→ **Given task 1**: Print the records from their first line through the line containing "crop and rotate: left 3.238%", including both of those lines.

→ **Selection**:

I'm working on a project where I cut a molecule along certain single bonds, to 
find a core structure and one or more R-groups.

In yesterday's email, I mentioned a problem I have in creating a canonical 
SMILES for the core when the R-groups are replaced by a hydrogen.

I also want to create a SMILES for the core where the R-groups are replaced 
with a "-[*]". For example, given "c1ccccc1CCO" where the R-group is the "CCO", 
I want to create the core "c1ccccc1[*]".

My code works except when the attachment point of the cut contains chiral 
information. About 50% of the time, the chirality is inverted. The problem is 
that chirality is a very fragile property which depends (I think) on the index 
permutation order of the neighboring atoms to a given atom. It's tricky to 
maintain that information during structure editing.

For the rest of this email I will present a reproducible, explain my 
understanding, and sketch what seems a reasonable workaround. Let me know if I 
am (in)correct in that. I'll then propose what I think may be a useful editing 
function: ReplaceBond()

The following code snippet works like this. It starts with the input structure:

   C[C@@H]1C[C@H]2[C@@H]3CCC4=CCC=C[C@@]4([C@]3([C@H](C[C@@]2([C@]1(CO)O)C)O)F)C

I cut the bond from the "[C@@]4" to the final "C", then add a "[*] to each side 
of the cut. This produces the canonical core:

   
[*][C@@]12C=CCC=C1CC[C@H]1[C@@H]3C[C@@H](C)[C@](O)(CO)[C@@]3(C)C[C@H](O)[C@@]12F

To verify if this is correct, I'll make some syntax changes directly on the 
original SMILES string. I replace the final "C" character with "[*]". This 
should be isomorphic to the expected core. I parse and canonicalize it to get 
the expected core SMILES, which is:

   
[*][C@]12C=CCC=C1CC[C@H]1[C@@H]3C[C@@H](C)[C@](O)(CO)[C@@]3(C)C[C@H](O)[C@@]12F

Note that the first has a '@@' in the second atom while the second has a '@'.

========== Reproducible which shows that the chirality changes ====

from __future__ import print_function
from rdkit import Chem

# I want to cut the SMILES at the given atoms, to make a core and an R-group.
# I want the location of the attachment points to be marked [*] atoms.

#                                      1 1 1      1     1    1 1      1    11 2 
2 2 2 2
#         0 1     2 3     4     567  890 1 2      3     4    5 6      7    89 0 
1 2 3 4
smiles = 
"C[C@@H]1C[C@H]2[C@@H]3CCC4=CCC=C[C@@]4([C@]3([C@H](C[C@@]2([C@]1(CO)O)C)O)F)C"
#    will cut the bond between 12 and 24   
^^^----------------------------------------^
core_atom, rgroup_atom = 12, 24

input_mol = Chem.MolFromSmiles(smiles)
assert rgroup_atom == input_mol.GetNumAtoms()-1, "this needs to be the terminal 
'C'"

# Cut the bond and add two "[*]" atoms
emol = Chem.EditableMol(input_mol)

→ **Given task 2**: According to the chirality email, how often is the chirality inverted when the attachment point of the cut contains chiral information?

Saved data entries:

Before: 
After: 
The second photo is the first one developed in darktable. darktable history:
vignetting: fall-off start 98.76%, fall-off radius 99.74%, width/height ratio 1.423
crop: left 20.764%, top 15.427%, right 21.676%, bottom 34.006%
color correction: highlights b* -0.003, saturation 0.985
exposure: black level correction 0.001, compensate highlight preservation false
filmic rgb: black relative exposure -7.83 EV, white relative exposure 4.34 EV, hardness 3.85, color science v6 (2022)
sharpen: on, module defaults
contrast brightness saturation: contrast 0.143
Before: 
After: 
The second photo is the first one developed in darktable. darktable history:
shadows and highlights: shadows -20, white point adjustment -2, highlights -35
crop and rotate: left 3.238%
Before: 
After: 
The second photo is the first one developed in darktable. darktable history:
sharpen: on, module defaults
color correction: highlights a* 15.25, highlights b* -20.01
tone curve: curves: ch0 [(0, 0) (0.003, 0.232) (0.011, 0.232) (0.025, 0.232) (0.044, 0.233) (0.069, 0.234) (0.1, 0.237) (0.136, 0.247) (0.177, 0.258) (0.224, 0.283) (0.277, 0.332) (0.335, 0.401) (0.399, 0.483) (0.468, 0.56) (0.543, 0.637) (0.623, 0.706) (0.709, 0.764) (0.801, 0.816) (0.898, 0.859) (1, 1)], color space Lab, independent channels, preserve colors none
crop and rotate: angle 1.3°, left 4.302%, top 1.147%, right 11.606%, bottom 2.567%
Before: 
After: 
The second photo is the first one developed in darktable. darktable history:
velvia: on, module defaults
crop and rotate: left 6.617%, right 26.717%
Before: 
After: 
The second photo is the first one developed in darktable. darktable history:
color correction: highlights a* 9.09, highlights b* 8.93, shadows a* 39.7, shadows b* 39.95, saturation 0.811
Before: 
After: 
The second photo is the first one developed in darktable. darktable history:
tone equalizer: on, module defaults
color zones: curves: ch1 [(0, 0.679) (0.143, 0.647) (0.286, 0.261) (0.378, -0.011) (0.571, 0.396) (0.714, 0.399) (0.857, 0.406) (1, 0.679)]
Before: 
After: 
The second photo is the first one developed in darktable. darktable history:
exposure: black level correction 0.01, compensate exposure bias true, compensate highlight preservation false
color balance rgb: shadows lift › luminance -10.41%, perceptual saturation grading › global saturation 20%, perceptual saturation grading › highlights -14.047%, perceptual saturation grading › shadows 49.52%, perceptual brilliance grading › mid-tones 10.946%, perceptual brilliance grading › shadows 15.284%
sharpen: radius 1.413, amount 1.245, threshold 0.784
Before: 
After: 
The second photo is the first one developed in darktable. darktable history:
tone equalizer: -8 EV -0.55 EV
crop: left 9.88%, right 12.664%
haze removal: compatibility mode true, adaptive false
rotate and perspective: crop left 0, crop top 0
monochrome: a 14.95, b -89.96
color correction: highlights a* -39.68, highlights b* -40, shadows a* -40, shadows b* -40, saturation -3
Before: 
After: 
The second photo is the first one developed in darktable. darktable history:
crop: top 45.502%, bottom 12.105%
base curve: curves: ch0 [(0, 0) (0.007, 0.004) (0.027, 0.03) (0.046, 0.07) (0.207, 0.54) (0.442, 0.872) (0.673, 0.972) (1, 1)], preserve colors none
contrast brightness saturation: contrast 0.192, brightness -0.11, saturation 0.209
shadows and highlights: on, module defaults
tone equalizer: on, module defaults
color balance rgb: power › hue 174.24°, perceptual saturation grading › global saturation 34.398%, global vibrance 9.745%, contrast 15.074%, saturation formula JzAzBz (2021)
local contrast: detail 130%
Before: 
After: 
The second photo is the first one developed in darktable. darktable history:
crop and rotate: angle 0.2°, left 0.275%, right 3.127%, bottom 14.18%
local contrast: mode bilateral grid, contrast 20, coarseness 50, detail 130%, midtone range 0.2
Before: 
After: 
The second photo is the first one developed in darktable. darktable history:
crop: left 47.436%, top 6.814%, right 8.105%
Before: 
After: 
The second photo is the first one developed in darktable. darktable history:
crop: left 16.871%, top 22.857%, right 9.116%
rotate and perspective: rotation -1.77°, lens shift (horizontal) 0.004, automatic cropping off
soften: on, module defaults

→ **Solution 1**:
Before: 
After: 
The second photo is the first one developed in darktable. darktable history:
vignetting: fall-off start 98.76%, fall-off radius 99.74%, width/height ratio 1.423
crop: left 20.764%, top 15.427%, right 21.676%, bottom 34.006%
color correction: highlights b* -0.003, saturation 0.985
exposure: black level correction 0.001, compensate highlight preservation false
filmic rgb: black relative exposure -7.83 EV, white relative exposure 4.34 EV, hardness 3.85, color science v6 (2022)
sharpen: on, module defaults
contrast brightness saturation: contrast 0.143
Before: 
After: 
The second photo is the first one developed in darktable. darktable history:
shadows and highlights: shadows -20, white point adjustment -2, highlights -35
crop and rotate: left 3.238%

→ **Solution 2**: About 50% of the time.